* Selected excerpt
* * * * * * *

Socket Tracks 108 Malicious Packages In PolinRider Supply-Chain Attack
Socket reported 162 malicious release artefacts across 108 packages in the PolinRider supply-chain campaign. The report names Go, Packagist and Chrome extension exposure but does not identify victim companies.

Socket reported that its analysts catalogued 162 malicious release artefacts across 108 packages in the PolinRider supply-chain attack, including activity in Go, Packagist, npm-linked infrastructure and a Chrome extension.
The evidence comes from Socket security telemetry, so the article treats the findings as vendor threat research rather than an independent incident filing.
Socket analysts said the campaign uses compromised maintainer accounts and hidden JavaScript loaders to place infected package versions in repositories that developers may trust.
Socket PolinRider Supply-Chain Attack Expands Across Go And Packagist
Socket analysts reported that they found compromise traces in 80 separate Go modules, in 10 Packagist packages and in a Chrome extension.
Socket identified the threat cluster as Contagious Interview, also known as Famous Chollima.
The report said the operation has moved beyond earlier npm registry activity into Go and PHP package environments.
In those ecosystems, trusted repository access can place malicious versions into enterprise deployment pipelines.

* * * * * * *

* Source information
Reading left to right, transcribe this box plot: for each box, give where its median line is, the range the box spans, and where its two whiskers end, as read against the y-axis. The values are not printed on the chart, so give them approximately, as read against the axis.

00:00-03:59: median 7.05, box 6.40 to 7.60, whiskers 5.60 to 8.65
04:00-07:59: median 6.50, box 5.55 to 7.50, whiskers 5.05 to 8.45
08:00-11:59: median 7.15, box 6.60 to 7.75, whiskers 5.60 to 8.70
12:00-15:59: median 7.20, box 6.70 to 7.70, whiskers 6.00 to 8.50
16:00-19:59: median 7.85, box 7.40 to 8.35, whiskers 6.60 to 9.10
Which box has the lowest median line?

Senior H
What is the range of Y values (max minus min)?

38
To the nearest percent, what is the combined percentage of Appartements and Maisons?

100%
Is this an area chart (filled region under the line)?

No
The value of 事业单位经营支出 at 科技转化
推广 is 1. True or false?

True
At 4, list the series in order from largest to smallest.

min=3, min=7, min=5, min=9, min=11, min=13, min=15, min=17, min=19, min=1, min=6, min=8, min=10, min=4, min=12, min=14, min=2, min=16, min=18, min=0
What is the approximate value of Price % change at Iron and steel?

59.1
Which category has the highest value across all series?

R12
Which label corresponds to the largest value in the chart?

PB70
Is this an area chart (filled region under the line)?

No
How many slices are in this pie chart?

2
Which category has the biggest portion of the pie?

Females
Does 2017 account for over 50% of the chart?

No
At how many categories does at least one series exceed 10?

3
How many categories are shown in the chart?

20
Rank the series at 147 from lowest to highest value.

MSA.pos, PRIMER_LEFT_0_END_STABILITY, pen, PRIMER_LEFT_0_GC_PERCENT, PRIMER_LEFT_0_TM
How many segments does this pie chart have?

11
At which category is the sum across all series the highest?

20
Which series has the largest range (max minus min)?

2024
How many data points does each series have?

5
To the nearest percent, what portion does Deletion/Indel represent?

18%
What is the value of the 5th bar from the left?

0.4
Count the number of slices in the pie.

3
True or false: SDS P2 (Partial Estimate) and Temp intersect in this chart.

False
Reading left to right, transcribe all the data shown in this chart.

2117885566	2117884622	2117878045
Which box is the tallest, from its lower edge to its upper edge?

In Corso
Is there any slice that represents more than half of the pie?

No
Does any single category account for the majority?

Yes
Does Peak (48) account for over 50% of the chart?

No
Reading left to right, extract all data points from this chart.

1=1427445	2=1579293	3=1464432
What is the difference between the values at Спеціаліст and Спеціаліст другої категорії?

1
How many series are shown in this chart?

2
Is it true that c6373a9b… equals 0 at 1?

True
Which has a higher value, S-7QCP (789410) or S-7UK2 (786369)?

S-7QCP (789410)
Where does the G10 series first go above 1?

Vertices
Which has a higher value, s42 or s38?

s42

* * * * * * *

* Using the information
**a.** Answer the following questions using the PolinRider article.
(i) How many malicious release artefacts did Socket's analysts catalogue?
(ii) In how many separate Go modules did Socket analysts find compromise traces?
(iii) By what other name is the Contagious Interview threat cluster known?
**b.** Substitute "browser extension" for "Chrome extension" in the PolinRider article, and write out the passage starting at "Socket PolinRider Supply-Chain" and ending at "enterprise deployment pipelines.".

* Outputs in order
**a.**
(i) 162
(ii) 80
(iii) Famous Chollima

**b.**
Socket PolinRider Supply-Chain Attack Expands Across Go And Packagist
Socket analysts reported that they found compromise traces in 80 separate Go modules, in 10 Packagist packages and in a browser extension.
Socket identified the threat cluster as Contagious Interview, also known as Famous Chollima.
The report said the operation has moved beyond earlier npm registry activity into Go and PHP package environments.
In those ecosystems, trusted repository access can place malicious versions into enterprise deployment pipelines.